++++ Given data
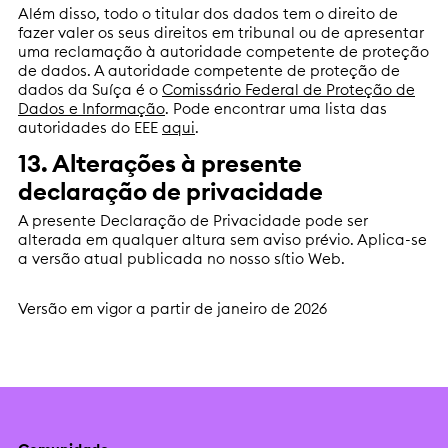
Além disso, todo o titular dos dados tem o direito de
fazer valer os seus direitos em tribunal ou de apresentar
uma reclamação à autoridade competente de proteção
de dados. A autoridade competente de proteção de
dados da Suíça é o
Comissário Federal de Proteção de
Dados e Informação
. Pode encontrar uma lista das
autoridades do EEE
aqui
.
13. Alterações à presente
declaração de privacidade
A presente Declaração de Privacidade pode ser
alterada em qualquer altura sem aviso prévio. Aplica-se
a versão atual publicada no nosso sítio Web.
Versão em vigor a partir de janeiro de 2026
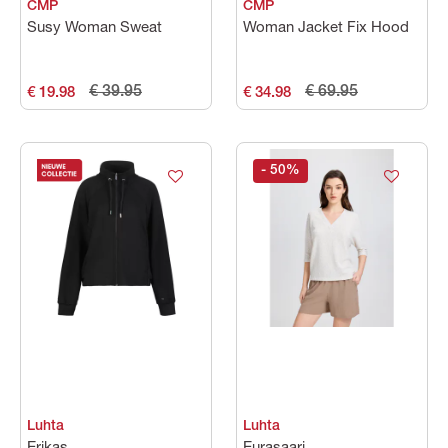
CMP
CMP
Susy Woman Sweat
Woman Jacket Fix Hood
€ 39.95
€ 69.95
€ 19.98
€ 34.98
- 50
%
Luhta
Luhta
++++++++
### Exercise instructions
Which lines in the records above contain the word "presente"? Copy each one.

### Exercise solution
13. Alterações à presente
A presente Declaração de Privacidade pode ser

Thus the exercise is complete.